Une phrase résume tout le récit : « on est là pour planter des Blancs ». Elle est bien au dossier. Mais il faut savoir ce qu’elle est. C’est un propos rapporté par des témoins. L’agence de presse l’attribue à « une source proche du dossier » 3. Aucun aveu, aucune preuve matérielle ne l’a confirmée 3. Fin 2023, l’hypothèse qui se dessinait chez les enquêteurs n’était d’ailleurs pas celle d’un raid préparé. C’était celle d’une provocation dans la salle des fêtes qui tourne mal 1,10. Cette piste-là non plus n’a pas été tranchée.

D’où vient le récit

Le récit du meurtre raciste, lui, n’a pas attendu la justice. Il s’installe tout de suite.

Dès le 21 novembre 2023, des responsables de droite et d’extrême droite parlent de « guerre de civilisation » et de « barbares ». Éric Zemmour parle de « francocide ». Éric Ciotti, chez Les Républicains, dénonce « une tuerie commise par des racailles » 5. Au même moment, l’identité des agresseurs est encore inconnue 5.

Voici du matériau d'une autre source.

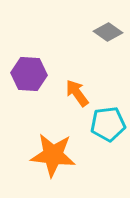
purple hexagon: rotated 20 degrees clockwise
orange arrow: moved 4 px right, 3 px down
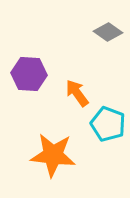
cyan pentagon: rotated 28 degrees clockwise
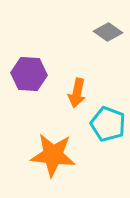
orange arrow: rotated 132 degrees counterclockwise
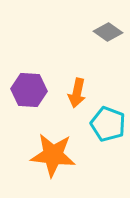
purple hexagon: moved 16 px down
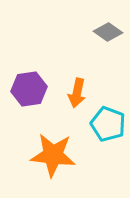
purple hexagon: moved 1 px up; rotated 12 degrees counterclockwise
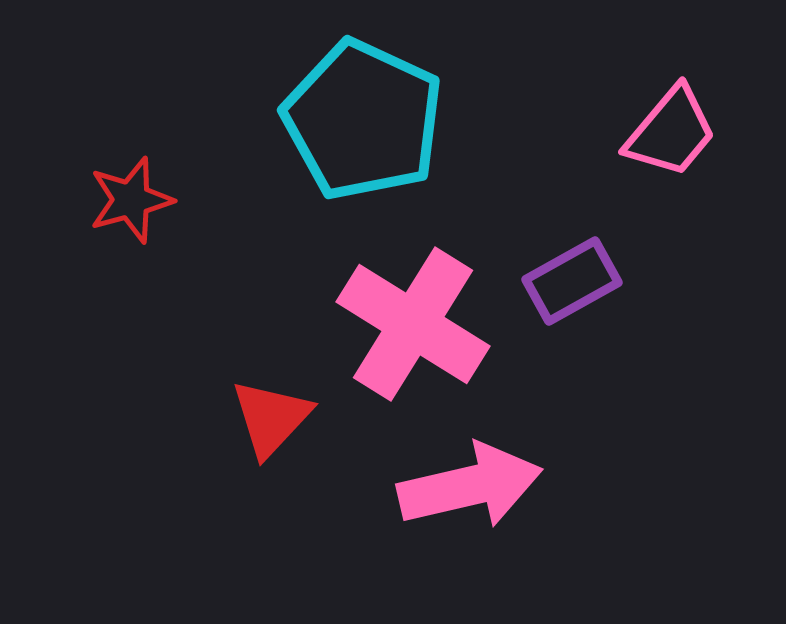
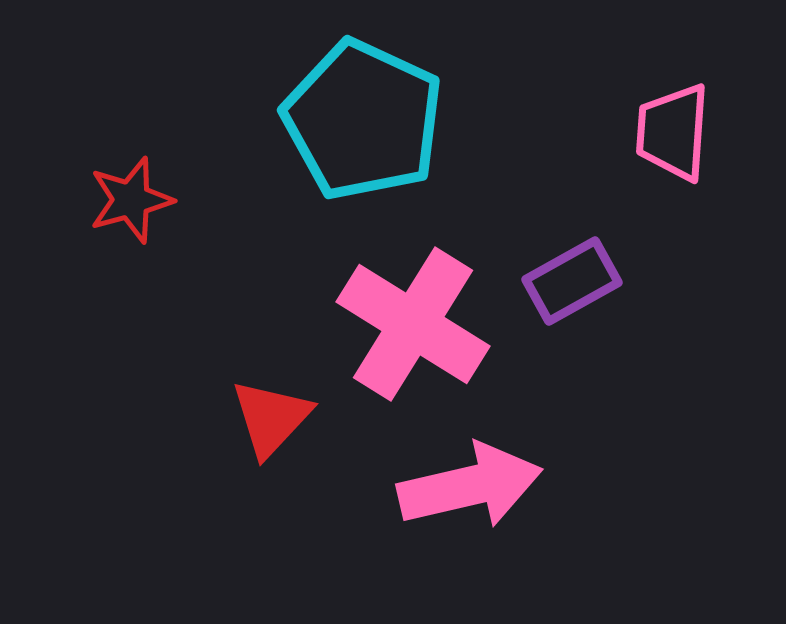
pink trapezoid: moved 2 px right; rotated 144 degrees clockwise
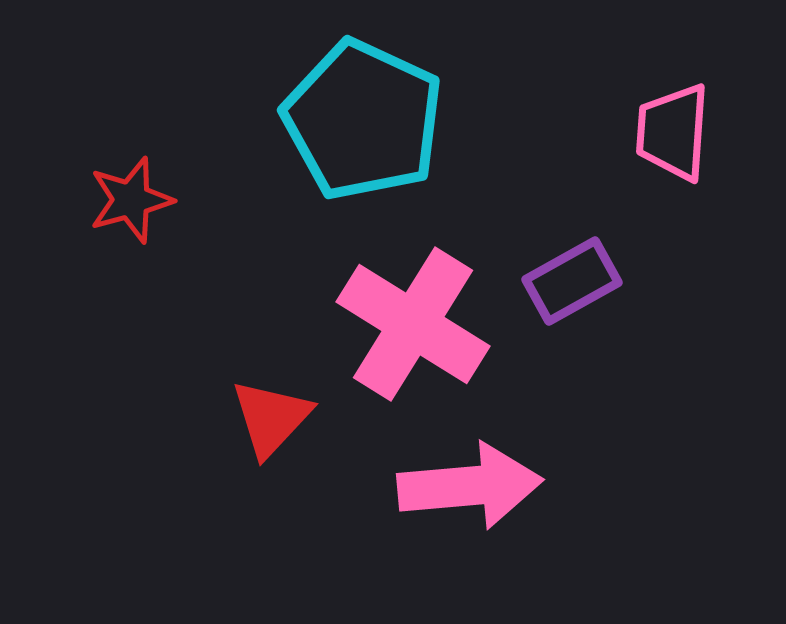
pink arrow: rotated 8 degrees clockwise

Quelques heures après le meurtre, des photos de suspects circulent en ligne, avec des messages de haine 8. Sur Telegram, un appel à « une descente dans leur quartier » est lancé dès le 21 novembre 6. Le 25 novembre, près de quatre-vingts militants d’ultradroite venus de tout le pays foncent sur un quartier de Romans-sur-Isère 7. Pas pour un hommage. Pour une expédition punitive, armés de battes et de barres de fer 7. Cinq policiers sont blessés. Un jeune du quartier manque d’être lynché 7.

Ce volet-là a été jugé. Des auteurs du fichage en ligne et des appels à la haine ont été condamnés 8. C’est une affaire distincte de la rixe de Crépol. Les deux ne se confondent pas.

Une étape d’instruction présentée comme « une vérité »

Le 20 juillet 2026, dès l’annonce de la circonstance aggravante, des responsables politiques la présentent comme un fait tranché. Un dirigeant de droite salue « une vérité » que la justice viendrait de rappeler 3. Mais une circonstance retenue à l’instruction n’est pas une vérité jugée. Le procès n’a pas eu lieu.

La chaîne CNews a, elle aussi, soutenu cette thèse de façon répétée. En février 2026, le régulateur de l’audiovisuel l’a mise en demeure 9. Le motif tient en une phrase. Dans quinze émissions, ses intervenants ont affirmé « de manière péremptoire » qu’il s’agissait d’un meurtre raciste, alors que la procédure était « toujours en cours » 9. Une mise en demeure est un avertissement, pas une condamnation 9.

Ce qui reste

Le visage de Thomas, seize ans, souriant, a été collé sur des affiches couvertes de slogans racistes 1. Sa famille n’avait rien demandé de tel 1. Un enfant mort a servi de drapeau à des gens qu’il n’avait pas choisis.

Trois ans après la nuit du bal, l’auteur du coup mortel n’est toujours pas identifié. Les magistrats restent divisés sur le mobile. Le procès n’a pas commencé. Le récit, lui, était écrit dès le premier week-end.